Die Versicherten sind auf Grundlage der im Zuge der Behandlung dokumentierten ICD-10-Diagnosen ausgesucht worden. Es wurden alle Versicherten mit einer Schizophrenie (ICD-10: F20.x), schizoaffektiven Störung (F25.x), bipolaren Störung (F31.x), schweren Depression (F32.2, F32.3, F33.2 oder F33.3) oder einer Persönlichkeitsstörung (F60.x) ausgewählt. Für die Pandemie-Kohorte sind Versicherte berücksichtigt worden, die eine Diagnose für eine schwere psychische Erkrankung zwischen dem 1. Oktober 2019 und dem 29. Februar 2020 erhalten haben. Für die Kontrollkohorte mussten die entsprechenden Diagnosen zwischen dem 1. Oktober 2018 und dem 28. Februar 2019 dokumentiert worden sein. Berücksichtigt wurden Versicherte mit teil- und vollstationären Hauptdiagnosen, Diagnosen aus Hochschulambulanzen, aus psychiatrischen Institutsambulanzen und von niedergelassenen Psychiater:innen, Psychotherapeut:innen und Nervenheilkundlern sowie von weiteren niedergelassenen Fachärzt:innen. Letztere wurden jedoch nur dann in die Studie einbezogen, wenn eine gesicherte Diagnose in mindestens zwei aufeinanderfolgenden Quartalen vorlag.

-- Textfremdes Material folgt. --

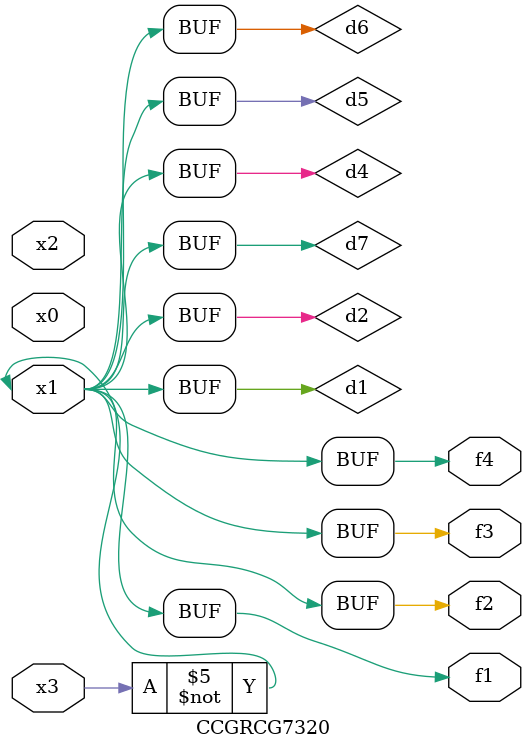
<source format=v>
module CCGRCG7320(
	input x0, x1, x2, x3,
	output f1, f2, f3, f4
);

	wire d1, d2, d3, d4, d5, d6, d7;

	not (d1, x3);
	buf (d2, x1);
	xnor (d3, d1, d2);
	nor (d4, d1);
	buf (d5, d1, d2);
	buf (d6, d4, d5);
	nand (d7, d4);
	assign f1 = d6;
	assign f2 = d7;
	assign f3 = d6;
	assign f4 = d6;
endmodule

</source>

„Für Psychotherapeutinnen und Psychotherapeuten bleibt der persönliche Kontakt der Goldstandard. Dennoch haben sie während der Pandemie jede Möglichkeit genutzt, schwer erkrankten Patientinnen und Patienten auch per Video weiter Therapie anzubieten“, betonte Hentschel. Bereits im März 2023 bestätigte eine Untersuchung von Versichertendaten, dass fast die Hälfte der Patientinnen und Patienten in der ambulanten Versorgung vier oder mehr gesicherte Diagnosen aus dem F-Kapitel der ICD-10 (Psychische und Verhaltensstörungen) zeigten. „Die meisten Patientinnen und Patienten, die in unsere Praxen kommen, haben mehrere psychische Erkrankungen gleichzeitig“, so der DPtV-Bundesvorsitzende.